The cells that fired weren't all physically next to each other in the hippocampus of the brain, the scientists say, but they showed clear associations with other neurons involved in recording the run.

But there's room for dispute here, with other experts questioning the idea that this is enough evidence to suggest that these neurons are indeed 'memory building blocks'.

According to Kamran Diba from the University of Wisconsin, there's no reason why a continuous experience like the mice had on the treadmills would then later be split up into different blocks of cells.

"The cells essentially fire in order throughout the run, so why would it break down into discrete assemblies?" he expressed to New Scientist.

Nevertheless, Diba admits that the new experiments are of real interest, and if we really are seeing patterns of memory management as they happen, we could increase our understanding of how human memory works, as well as how diseases that affect memory, like Alzheimer's, can be better tackled.

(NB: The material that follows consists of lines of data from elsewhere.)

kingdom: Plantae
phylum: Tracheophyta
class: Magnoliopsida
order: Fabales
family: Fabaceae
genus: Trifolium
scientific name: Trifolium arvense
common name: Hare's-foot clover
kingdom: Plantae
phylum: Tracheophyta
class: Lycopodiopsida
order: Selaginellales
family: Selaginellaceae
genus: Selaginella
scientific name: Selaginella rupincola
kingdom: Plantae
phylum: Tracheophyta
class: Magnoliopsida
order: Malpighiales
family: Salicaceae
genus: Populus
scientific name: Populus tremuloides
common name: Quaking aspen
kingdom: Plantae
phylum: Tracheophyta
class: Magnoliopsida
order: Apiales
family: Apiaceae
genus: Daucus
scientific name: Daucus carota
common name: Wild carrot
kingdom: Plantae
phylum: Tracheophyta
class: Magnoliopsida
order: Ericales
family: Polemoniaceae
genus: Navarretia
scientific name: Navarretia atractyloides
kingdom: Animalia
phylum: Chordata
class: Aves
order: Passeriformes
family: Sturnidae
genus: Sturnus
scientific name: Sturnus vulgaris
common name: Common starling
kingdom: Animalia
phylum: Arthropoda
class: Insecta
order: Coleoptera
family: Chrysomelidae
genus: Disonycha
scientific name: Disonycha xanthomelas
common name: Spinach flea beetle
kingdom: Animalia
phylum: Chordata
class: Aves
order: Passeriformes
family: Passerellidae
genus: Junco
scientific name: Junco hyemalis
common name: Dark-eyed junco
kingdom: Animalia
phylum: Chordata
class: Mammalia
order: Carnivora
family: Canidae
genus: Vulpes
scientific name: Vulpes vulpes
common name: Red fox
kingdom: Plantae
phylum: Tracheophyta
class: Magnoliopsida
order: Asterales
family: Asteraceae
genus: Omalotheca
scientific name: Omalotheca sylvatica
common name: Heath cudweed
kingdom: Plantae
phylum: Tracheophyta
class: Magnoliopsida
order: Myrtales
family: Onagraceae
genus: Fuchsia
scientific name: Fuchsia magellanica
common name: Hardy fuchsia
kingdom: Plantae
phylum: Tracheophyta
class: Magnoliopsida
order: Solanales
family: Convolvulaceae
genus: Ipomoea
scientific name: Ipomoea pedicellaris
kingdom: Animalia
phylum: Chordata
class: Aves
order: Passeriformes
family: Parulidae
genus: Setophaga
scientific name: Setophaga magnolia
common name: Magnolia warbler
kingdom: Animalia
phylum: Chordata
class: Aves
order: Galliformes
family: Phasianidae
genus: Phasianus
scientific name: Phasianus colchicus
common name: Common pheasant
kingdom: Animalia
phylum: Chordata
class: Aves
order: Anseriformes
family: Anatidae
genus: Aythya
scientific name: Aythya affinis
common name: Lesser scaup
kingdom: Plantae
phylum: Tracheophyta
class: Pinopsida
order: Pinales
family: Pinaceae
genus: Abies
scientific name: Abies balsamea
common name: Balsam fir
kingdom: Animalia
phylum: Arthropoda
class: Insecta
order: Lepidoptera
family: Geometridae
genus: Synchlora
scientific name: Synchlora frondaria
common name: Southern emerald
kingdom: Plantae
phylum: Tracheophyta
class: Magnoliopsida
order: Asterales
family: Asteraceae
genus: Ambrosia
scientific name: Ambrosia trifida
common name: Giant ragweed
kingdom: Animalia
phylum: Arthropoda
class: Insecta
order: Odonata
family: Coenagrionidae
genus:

While we understand some details of how memory works in the brain (in mice and rats, at least) - such as the use of something called place cells in the hippocampus dedicated to remembering the surrounding world - what's less clear is the pattern in which these cells fire, and how they're used by the brain.

The fluorescent protein technique used by the team at the Institut de Neurobiologie de la Méditerranée could prove really useful, because it allows them to keep track of more than 1,000 neurons per mouse.

That's a big improvement over the use of implanted electrodes to try and measure brain activity in rodents - while still helpful for research, that approach can only monitor around a hundred neurons at once.

Memory is a crucial tool for mice and humans alike, and the search to understand how it works continues.

The latest study has been published in Science.